__INSTRUCTIONS TO FOLLOW__
Please transcribe each of the following records line by line, keeping every character and its spacing unchanged.

··· THE RECORDS ···

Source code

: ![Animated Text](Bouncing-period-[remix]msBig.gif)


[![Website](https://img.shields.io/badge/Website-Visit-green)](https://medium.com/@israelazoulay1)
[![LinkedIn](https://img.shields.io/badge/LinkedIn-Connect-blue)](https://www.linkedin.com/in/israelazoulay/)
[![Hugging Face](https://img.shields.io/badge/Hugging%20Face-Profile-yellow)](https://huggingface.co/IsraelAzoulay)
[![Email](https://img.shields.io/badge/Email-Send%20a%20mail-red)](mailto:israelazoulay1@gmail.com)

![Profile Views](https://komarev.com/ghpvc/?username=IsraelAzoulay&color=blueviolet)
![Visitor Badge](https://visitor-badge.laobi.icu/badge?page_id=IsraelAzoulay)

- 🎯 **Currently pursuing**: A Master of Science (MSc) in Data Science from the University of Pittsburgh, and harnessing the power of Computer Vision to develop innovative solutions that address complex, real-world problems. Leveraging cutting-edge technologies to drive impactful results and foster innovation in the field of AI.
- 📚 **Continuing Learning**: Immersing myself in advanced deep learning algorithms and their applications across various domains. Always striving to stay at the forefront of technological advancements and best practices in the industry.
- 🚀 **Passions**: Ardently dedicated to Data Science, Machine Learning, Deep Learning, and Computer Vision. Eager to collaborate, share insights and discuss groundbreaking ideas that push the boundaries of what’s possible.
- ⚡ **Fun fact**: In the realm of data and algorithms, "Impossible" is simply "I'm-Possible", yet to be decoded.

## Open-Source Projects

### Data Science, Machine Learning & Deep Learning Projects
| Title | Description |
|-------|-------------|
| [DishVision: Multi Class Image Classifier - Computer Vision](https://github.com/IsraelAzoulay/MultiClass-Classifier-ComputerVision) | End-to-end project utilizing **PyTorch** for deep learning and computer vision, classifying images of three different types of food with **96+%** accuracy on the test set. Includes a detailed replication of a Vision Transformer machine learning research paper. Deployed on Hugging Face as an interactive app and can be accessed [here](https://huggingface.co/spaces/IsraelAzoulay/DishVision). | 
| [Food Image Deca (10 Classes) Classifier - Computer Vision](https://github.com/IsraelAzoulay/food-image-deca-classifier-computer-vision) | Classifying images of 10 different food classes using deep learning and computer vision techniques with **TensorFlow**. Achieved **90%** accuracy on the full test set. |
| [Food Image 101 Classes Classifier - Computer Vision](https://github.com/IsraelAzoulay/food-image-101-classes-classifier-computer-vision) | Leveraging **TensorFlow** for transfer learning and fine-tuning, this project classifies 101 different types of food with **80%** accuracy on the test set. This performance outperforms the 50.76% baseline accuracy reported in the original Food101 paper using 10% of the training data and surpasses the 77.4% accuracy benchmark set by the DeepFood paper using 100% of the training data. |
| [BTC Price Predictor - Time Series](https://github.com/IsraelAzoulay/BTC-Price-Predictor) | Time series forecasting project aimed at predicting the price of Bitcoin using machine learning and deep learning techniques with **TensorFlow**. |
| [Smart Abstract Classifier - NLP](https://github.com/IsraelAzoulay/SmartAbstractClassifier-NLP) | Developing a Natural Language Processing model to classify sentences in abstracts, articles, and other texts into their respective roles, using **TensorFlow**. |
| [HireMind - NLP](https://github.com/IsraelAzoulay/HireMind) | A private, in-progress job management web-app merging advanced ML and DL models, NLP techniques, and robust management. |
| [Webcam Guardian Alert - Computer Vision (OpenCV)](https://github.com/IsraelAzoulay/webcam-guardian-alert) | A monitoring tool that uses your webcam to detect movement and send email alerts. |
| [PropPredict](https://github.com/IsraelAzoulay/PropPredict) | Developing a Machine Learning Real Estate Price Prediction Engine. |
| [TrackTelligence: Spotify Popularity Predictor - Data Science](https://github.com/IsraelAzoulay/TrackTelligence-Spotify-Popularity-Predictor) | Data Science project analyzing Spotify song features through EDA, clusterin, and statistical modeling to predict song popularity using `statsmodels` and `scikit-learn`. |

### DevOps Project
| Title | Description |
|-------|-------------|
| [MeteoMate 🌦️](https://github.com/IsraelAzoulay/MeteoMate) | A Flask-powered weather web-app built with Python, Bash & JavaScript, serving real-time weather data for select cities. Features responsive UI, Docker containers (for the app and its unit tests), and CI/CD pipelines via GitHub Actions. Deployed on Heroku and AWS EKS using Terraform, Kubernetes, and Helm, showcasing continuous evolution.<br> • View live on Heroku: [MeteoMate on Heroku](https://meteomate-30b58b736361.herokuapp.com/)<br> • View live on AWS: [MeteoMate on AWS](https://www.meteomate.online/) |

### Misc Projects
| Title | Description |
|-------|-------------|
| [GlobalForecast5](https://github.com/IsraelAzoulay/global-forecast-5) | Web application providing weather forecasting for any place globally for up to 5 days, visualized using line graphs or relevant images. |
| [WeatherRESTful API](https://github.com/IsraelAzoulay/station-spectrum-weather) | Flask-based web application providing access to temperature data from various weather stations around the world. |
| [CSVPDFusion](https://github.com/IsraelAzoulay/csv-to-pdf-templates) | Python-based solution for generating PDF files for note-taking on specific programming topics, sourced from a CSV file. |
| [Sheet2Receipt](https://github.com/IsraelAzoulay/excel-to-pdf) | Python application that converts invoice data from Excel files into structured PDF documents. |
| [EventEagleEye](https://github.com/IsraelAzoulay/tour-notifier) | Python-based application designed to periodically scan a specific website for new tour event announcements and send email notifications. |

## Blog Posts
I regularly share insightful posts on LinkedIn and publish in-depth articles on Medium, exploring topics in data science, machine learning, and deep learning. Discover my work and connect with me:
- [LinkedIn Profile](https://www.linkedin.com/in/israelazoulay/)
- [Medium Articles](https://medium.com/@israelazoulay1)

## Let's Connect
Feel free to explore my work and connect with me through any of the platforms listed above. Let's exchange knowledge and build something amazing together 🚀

···

__ANSWER FOR THIS EXERCISE__
Source code

: ![Animated Text](Bouncing-period-[remix]msBig.gif)


[![Website](https://img.shields.io/badge/Website-Visit-green)](https://medium.com/@israelazoulay1)
[![LinkedIn](https://img.shields.io/badge/LinkedIn-Connect-blue)](https://www.linkedin.com/in/israelazoulay/)
[![Hugging Face](https://img.shields.io/badge/Hugging%20Face-Profile-yellow)](https://huggingface.co/IsraelAzoulay)
[![Email](https://img.shields.io/badge/Email-Send%20a%20mail-red)](mailto:israelazoulay1@gmail.com)

![Profile Views](https://komarev.com/ghpvc/?username=IsraelAzoulay&color=blueviolet)
![Visitor Badge](https://visitor-badge.laobi.icu/badge?page_id=IsraelAzoulay)

- 🎯 **Currently pursuing**: A Master of Science (MSc) in Data Science from the University of Pittsburgh, and harnessing the power of Computer Vision to develop innovative solutions that address complex, real-world problems. Leveraging cutting-edge technologies to drive impactful results and foster innovation in the field of AI.
- 📚 **Continuing Learning**: Immersing myself in advanced deep learning algorithms and their applications across various domains. Always striving to stay at the forefront of technological advancements and best practices in the industry.
- 🚀 **Passions**: Ardently dedicated to Data Science, Machine Learning, Deep Learning, and Computer Vision. Eager to collaborate, share insights and discuss groundbreaking ideas that push the boundaries of what’s possible.
- ⚡ **Fun fact**: In the realm of data and algorithms, "Impossible" is simply "I'm-Possible", yet to be decoded.

## Open-Source Projects

### Data Science, Machine Learning & Deep Learning Projects
| Title | Description |
|-------|-------------|
| [DishVision: Multi Class Image Classifier - Computer Vision](https://github.com/IsraelAzoulay/MultiClass-Classifier-ComputerVision) | End-to-end project utilizing **PyTorch** for deep learning and computer vision, classifying images of three different types of food with **96+%** accuracy on the test set. Includes a detailed replication of a Vision Transformer machine learning research paper. Deployed on Hugging Face as an interactive app and can be accessed [here](https://huggingface.co/spaces/IsraelAzoulay/DishVision). | 
| [Food Image Deca (10 Classes) Classifier - Computer Vision](https://github.com/IsraelAzoulay/food-image-deca-classifier-computer-vision) | Classifying images of 10 different food classes using deep learning and computer vision techniques with **TensorFlow**. Achieved **90%** accuracy on the full test set. |
| [Food Image 101 Classes Classifier - Computer Vision](https://github.com/IsraelAzoulay/food-image-101-classes-classifier-computer-vision) | Leveraging **TensorFlow** for transfer learning and fine-tuning, this project classifies 101 different types of food with **80%** accuracy on the test set. This performance outperforms the 50.76% baseline accuracy reported in the original Food101 paper using 10% of the training data and surpasses the 77.4% accuracy benchmark set by the DeepFood paper using 100% of the training data. |
| [BTC Price Predictor - Time Series](https://github.com/IsraelAzoulay/BTC-Price-Predictor) | Time series forecasting project aimed at predicting the price of Bitcoin using machine learning and deep learning techniques with **TensorFlow**. |
| [Smart Abstract Classifier - NLP](https://github.com/IsraelAzoulay/SmartAbstractClassifier-NLP) | Developing a Natural Language Processing model to classify sentences in abstracts, articles, and other texts into their respective roles, using **TensorFlow**. |
| [HireMind - NLP](https://github.com/IsraelAzoulay/HireMind) | A private, in-progress job management web-app merging advanced ML and DL models, NLP techniques, and robust management. |
| [Webcam Guardian Alert - Computer Vision (OpenCV)](https://github.com/IsraelAzoulay/webcam-guardian-alert) | A monitoring tool that uses your webcam to detect movement and send email alerts. |
| [PropPredict](https://github.com/IsraelAzoulay/PropPredict) | Developing a Machine Learning Real Estate Price Prediction Engine. |
| [TrackTelligence: Spotify Popularity Predictor - Data Science](https://github.com/IsraelAzoulay/TrackTelligence-Spotify-Popularity-Predictor) | Data Science project analyzing Spotify song features through EDA, clusterin, and statistical modeling to predict song popularity using `statsmodels` and `scikit-learn`. |

### DevOps Project
| Title | Description |
|-------|-------------|
| [MeteoMate 🌦️](https://github.com/IsraelAzoulay/MeteoMate) | A Flask-powered weather web-app built with Python, Bash & JavaScript, serving real-time weather data for select cities. Features responsive UI, Docker containers (for the app and its unit tests), and CI/CD pipelines via GitHub Actions. Deployed on Heroku and AWS EKS using Terraform, Kubernetes, and Helm, showcasing continuous evolution.<br> • View live on Heroku: [MeteoMate on Heroku](https://meteomate-30b58b736361.herokuapp.com/)<br> • View live on AWS: [MeteoMate on AWS](https://www.meteomate.online/) |

### Misc Projects
| Title | Description |
|-------|-------------|
| [GlobalForecast5](https://github.com/IsraelAzoulay/global-forecast-5) | Web application providing weather forecasting for any place globally for up to 5 days, visualized using line graphs or relevant images. |
| [WeatherRESTful API](https://github.com/IsraelAzoulay/station-spectrum-weather) | Flask-based web application providing access to temperature data from various weather stations around the world. |
| [CSVPDFusion](https://github.com/IsraelAzoulay/csv-to-pdf-templates) | Python-based solution for generating PDF files for note-taking on specific programming topics, sourced from a CSV file. |
| [Sheet2Receipt](https://github.com/IsraelAzoulay/excel-to-pdf) | Python application that converts invoice data from Excel files into structured PDF documents. |
| [EventEagleEye](https://github.com/IsraelAzoulay/tour-notifier) | Python-based application designed to periodically scan a specific website for new tour event announcements and send email notifications. |

## Blog Posts
I regularly share insightful posts on LinkedIn and publish in-depth articles on Medium, exploring topics in data science, machine learning, and deep learning. Discover my work and connect with me:
- [LinkedIn Profile](https://www.linkedin.com/in/israelazoulay/)
- [Medium Articles](https://medium.com/@israelazoulay1)

## Let's Connect
Feel free to explore my work and connect with me through any of the platforms listed above. Let's exchange knowledge and build something amazing together 🚀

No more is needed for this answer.